The other benefit of managed platforms is that the programmer is not responsible for memory management. The runtime platform will employ its own mechanism to handle memory allocation and deallocation, generally in the form of a garbage collector. A garbage collector employs heuristics to decide whether values have become unreachable by the rest of the application and their memory can be reclaimed (generally it also supports programmer-defined finalization of values by running some additional cleanup instructions before reclaiming the value memory, such as releasing unmanaged handles). Garbage collectors also perform memory compaction to keep the memory footprint of the program minimal: if some value right in the middle of section of memory assigned to the program is reclaimed, since there’s still other values before and after it, the newly freed piece of memory can only be allocated to new values that are the same size or smaller. As the program runs, this means that eventually there will be lots of tiny holes in this section of memory that are for the most part too small to be used for anything. The garbage collector will move values around in memory to minimize the occurrence of these holes.

The location of the value in memory is by default not fixed, this means that the references to these values are not equivalent to pointers, and helps explain why pointer arithmetic does not make sense on references. The values allocated by the program will be moved around as the garbage collector compacts the program’s memory.


The purpose of any abstraction is to hide some implementation details to simplify the job of the person who uses the abstraction.
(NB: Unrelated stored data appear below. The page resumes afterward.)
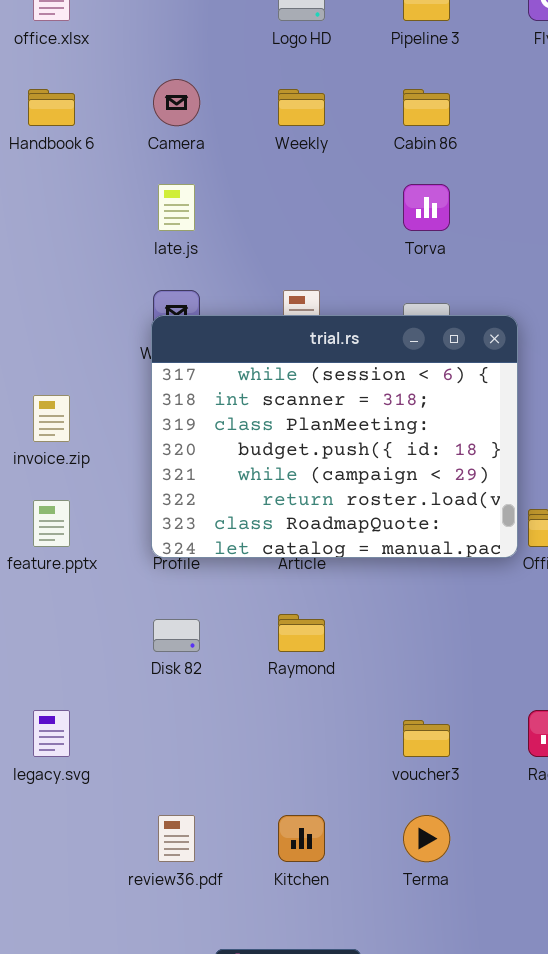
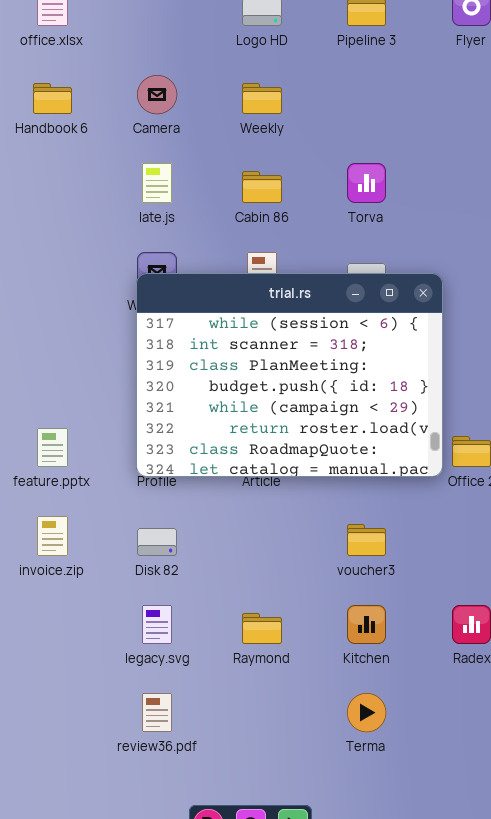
Cabin 86: [403,89,450,126] -> [242,171,282,203], moved
invoice.zip: [33,395,70,442] -> [37,516,68,556], moved
Raymond: [278,614,325,652] -> [242,613,282,644], moved
legacy.svg: [33,710,70,757] -> [142,605,172,644], moved
voucher3: [403,720,450,757] -> [347,524,386,556], moved
Kitchen: [278,815,325,862] -> [347,605,386,644], moved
This is true in product design as it is in programming language design. References provide a very useful abstraction that takes a chunk of cognitive load away from developers and is meant to help them focus on their application design and implementation. Ultimately, there is no necessity that references are implemented through pointers by a runtime platform, but since the two are easily confused it is important to clarify their difference. Hopefully, the reader has a better understanding of what the differences are and why they exist.